Der Hunger in der Welt hat sich im vergangenen Jahr dramatisch ausgebreitet, vermutlich auch aufgrund der Corona-Pandemie. Das geht aus dem am Montag veröffentlichten UN-Welternährungsbericht hervor. Demnach waren bis zu 811 Millionen Menschen oder ein Zehntel der Weltbevölkerung unterernährt. Das Ziel, bis 2030 den Hunger global zu besiegen, werde eine „enorme Anstrengung“ kosten.

Welt in „kritischer Phase“

Die Pandemie decke Schwächen der Ernährungssysteme auf, die das Leben und die Lebensgrundlagen von Menschen rund um den Globus bedrohten, heißt es in dem Bericht, den fünf UN-Organisationen gemeinsam herausgaben: die Welternährungsorganisation FAO, der Hilfsfonds IFAD, das Kinderhilfswerk Unicef, das Welternährungsprogramm WFP und die Weltgesundheitsorganisation WHO.

_Datensatzeinträge_.
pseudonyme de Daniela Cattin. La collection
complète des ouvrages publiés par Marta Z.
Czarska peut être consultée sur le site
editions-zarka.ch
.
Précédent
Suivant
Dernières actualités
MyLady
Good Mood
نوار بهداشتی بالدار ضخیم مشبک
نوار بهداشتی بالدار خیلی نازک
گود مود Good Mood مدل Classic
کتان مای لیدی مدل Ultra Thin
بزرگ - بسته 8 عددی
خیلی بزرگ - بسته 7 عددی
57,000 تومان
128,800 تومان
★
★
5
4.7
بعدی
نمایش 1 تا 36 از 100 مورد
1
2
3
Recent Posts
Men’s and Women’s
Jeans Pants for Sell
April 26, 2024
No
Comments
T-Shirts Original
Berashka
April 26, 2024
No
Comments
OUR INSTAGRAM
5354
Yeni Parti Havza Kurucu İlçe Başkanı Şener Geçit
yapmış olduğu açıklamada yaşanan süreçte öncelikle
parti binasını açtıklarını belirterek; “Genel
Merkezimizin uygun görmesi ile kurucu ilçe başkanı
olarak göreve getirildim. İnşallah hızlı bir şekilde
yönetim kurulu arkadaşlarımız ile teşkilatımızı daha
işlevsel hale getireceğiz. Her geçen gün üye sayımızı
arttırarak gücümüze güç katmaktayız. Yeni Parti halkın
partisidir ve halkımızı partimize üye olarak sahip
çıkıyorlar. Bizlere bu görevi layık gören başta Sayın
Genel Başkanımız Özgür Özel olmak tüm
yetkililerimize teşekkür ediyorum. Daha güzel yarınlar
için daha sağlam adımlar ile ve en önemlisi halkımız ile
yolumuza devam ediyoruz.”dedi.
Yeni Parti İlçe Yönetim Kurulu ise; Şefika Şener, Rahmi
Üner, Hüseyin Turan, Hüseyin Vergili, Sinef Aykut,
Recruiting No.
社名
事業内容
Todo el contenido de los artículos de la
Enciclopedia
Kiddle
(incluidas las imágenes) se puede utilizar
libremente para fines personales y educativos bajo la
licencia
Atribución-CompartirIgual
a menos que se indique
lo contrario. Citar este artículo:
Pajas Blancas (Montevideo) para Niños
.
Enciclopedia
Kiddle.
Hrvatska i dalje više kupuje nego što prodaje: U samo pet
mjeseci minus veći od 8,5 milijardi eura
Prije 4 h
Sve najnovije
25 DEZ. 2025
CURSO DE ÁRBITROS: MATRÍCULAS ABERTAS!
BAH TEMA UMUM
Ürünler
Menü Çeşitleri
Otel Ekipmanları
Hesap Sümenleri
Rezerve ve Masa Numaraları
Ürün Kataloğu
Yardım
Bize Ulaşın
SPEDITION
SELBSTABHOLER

--

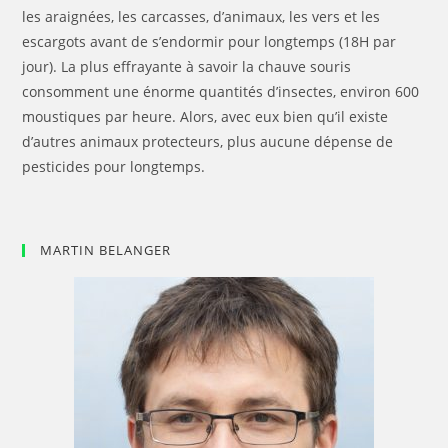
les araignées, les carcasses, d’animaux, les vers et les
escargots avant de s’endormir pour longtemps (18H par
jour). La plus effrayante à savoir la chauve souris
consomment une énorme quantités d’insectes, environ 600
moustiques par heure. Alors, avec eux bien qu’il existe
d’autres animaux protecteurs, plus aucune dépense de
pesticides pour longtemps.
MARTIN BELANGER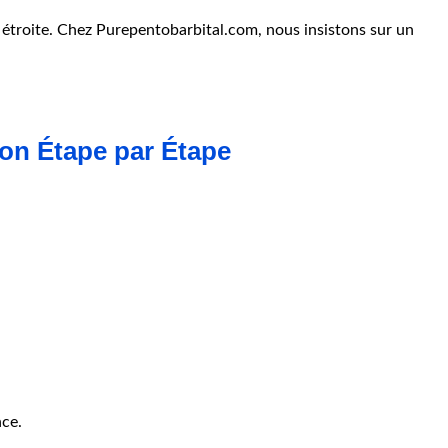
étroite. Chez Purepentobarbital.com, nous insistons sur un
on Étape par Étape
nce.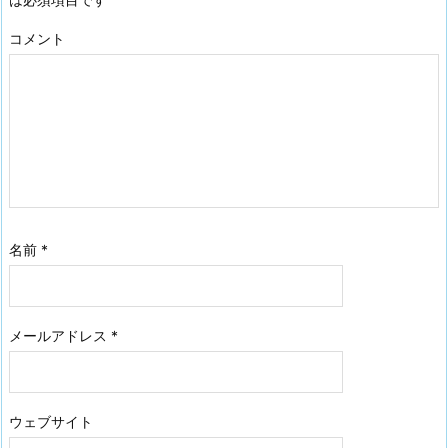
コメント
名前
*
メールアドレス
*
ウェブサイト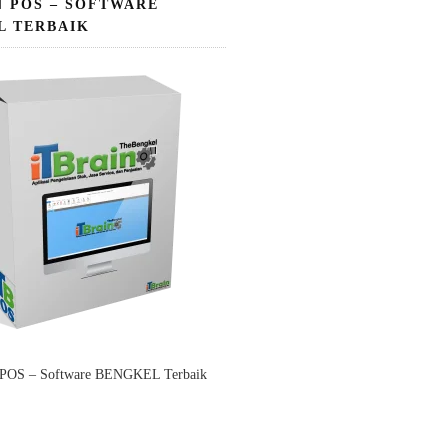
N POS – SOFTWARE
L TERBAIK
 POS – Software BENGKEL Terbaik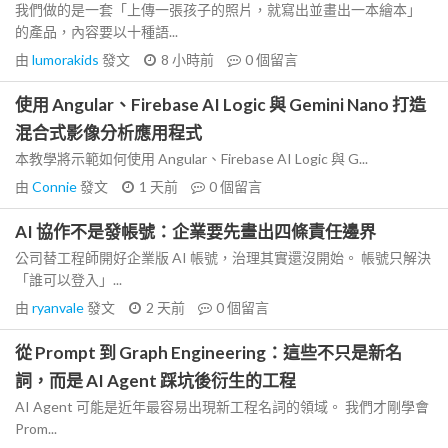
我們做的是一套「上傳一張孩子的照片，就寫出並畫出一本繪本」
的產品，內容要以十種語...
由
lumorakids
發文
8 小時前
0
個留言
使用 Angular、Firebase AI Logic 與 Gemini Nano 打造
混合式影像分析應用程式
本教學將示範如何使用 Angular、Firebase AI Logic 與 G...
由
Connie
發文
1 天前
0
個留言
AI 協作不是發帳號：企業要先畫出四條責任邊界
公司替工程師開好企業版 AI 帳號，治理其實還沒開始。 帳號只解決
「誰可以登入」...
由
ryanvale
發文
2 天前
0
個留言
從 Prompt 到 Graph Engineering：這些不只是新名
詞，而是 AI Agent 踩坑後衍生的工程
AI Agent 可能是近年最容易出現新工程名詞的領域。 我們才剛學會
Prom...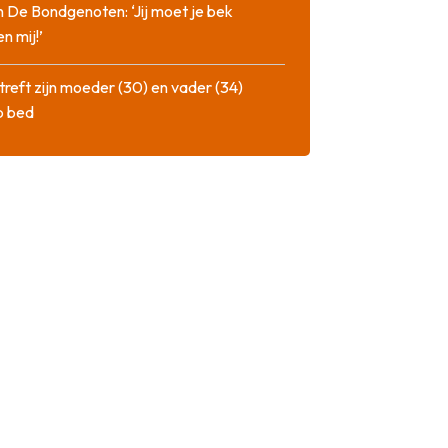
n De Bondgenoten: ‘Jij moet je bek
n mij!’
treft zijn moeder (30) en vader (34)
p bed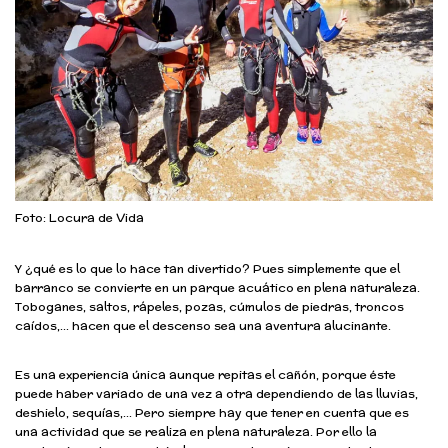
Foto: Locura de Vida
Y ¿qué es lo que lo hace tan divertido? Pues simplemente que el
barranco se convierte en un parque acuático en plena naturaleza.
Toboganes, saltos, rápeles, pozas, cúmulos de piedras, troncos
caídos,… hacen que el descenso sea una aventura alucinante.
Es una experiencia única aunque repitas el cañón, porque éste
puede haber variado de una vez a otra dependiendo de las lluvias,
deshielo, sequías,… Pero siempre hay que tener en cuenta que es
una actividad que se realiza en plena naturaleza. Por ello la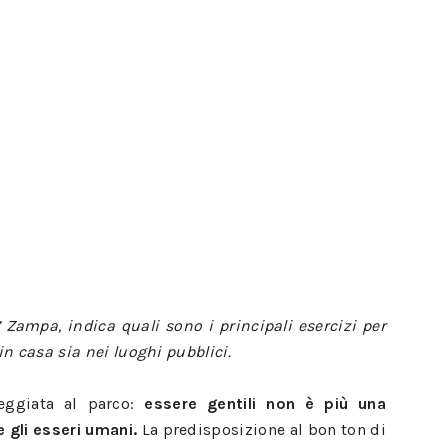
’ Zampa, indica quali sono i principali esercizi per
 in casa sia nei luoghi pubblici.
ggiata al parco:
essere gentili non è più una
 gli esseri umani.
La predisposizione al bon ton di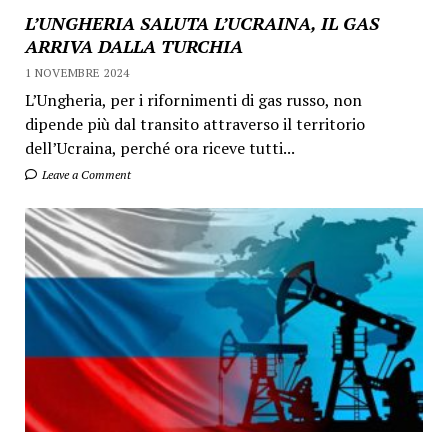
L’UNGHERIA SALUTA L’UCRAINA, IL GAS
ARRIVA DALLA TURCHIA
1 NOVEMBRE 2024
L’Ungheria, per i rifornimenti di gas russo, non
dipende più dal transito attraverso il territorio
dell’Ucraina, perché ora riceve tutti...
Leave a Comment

...

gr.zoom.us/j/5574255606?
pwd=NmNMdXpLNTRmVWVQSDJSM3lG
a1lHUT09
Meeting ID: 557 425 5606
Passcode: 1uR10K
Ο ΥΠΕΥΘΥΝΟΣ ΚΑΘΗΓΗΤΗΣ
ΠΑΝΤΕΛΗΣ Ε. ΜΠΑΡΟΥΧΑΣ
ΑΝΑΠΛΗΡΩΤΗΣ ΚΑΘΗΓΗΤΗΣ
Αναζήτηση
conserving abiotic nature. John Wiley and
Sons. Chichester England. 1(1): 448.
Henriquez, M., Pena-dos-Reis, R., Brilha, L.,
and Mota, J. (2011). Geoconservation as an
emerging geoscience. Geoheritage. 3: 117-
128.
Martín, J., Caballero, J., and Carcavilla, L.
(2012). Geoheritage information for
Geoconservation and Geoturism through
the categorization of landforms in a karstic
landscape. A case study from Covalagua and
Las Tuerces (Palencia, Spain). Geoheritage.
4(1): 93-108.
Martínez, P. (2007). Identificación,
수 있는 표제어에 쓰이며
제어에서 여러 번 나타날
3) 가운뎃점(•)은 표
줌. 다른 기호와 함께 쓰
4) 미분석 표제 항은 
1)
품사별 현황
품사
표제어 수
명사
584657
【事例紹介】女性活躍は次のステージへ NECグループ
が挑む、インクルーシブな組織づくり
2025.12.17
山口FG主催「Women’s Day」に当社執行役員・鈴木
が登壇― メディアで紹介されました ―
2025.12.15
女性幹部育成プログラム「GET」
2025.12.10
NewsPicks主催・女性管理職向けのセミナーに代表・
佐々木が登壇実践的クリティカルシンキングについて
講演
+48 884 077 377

_Arbeitsanweisungen_.
A: Wie viele Menschen waren laut dem Auszug über den UN-Welternährungsbericht unterernährt?
B: Geben Sie den Auszug über den UN-Welternährungsbericht von „Der Hunger in“ bis einschließlich „die Weltgesundheitsorganisation WHO.“ wieder und ersetzen Sie dabei „Ziel“ durch „Vorhaben“.
C: Setzen Sie den Auszug über den UN-Welternährungsbericht nach seinem letzten Satz fort.
Das Material wird zur Bearbeitung nicht benötigt.

_Lösungen nach Nummer_.
A: Bis zu 811 Millionen Menschen, also ein Zehntel der Weltbevölkerung.

B:
Der Hunger in der Welt hat sich im vergangenen Jahr dramatisch ausgebreitet, vermutlich auch aufgrund der Corona-Pandemie. Das geht aus dem am Montag veröffentlichten UN-Welternährungsbericht hervor. Demnach waren bis zu 811 Millionen Menschen oder ein Zehntel der Weltbevölkerung unterernährt. Das Vorhaben, bis 2030 den Hunger global zu besiegen, werde eine „enorme Anstrengung“ kosten.

Welt in „kritischer Phase“

Die Pandemie decke Schwächen der Ernährungssysteme auf, die das Leben und die Lebensgrundlagen von Menschen rund um den Globus bedrohten, heißt es in dem Bericht, den fünf UN-Organisationen gemeinsam herausgaben: die Welternährungsorganisation FAO, der Hilfsfonds IFAD, das Kinderhilfswerk Unicef, das Welternährungsprogramm WFP und die Weltgesundheitsorganisation WHO.

C:
Die Welt befinde sich in einer „kritischen Phase“ nicht nur bei der Überwindung der größeren Herausforderungen. Zudem brauche es einen grundlegenden Umbau des globalen Ernährungssystems, schreiben die Herausgeber mit Blick auf den Welternährungsgipfel, der im September in New York geplant ist.

Hunger nimmt in Afrika am Stärksten zu

Beunruhigt äußerten sich die beteiligten Organisationen über den sprunghaften Anstieg der absoluten, aber auch der proportionalen Zahlen: Nach den Schätzungen hungerten im vergangenen Jahr 9,9 Prozent der Weltbevölkerung – gegenüber 8,4 Prozent 2019.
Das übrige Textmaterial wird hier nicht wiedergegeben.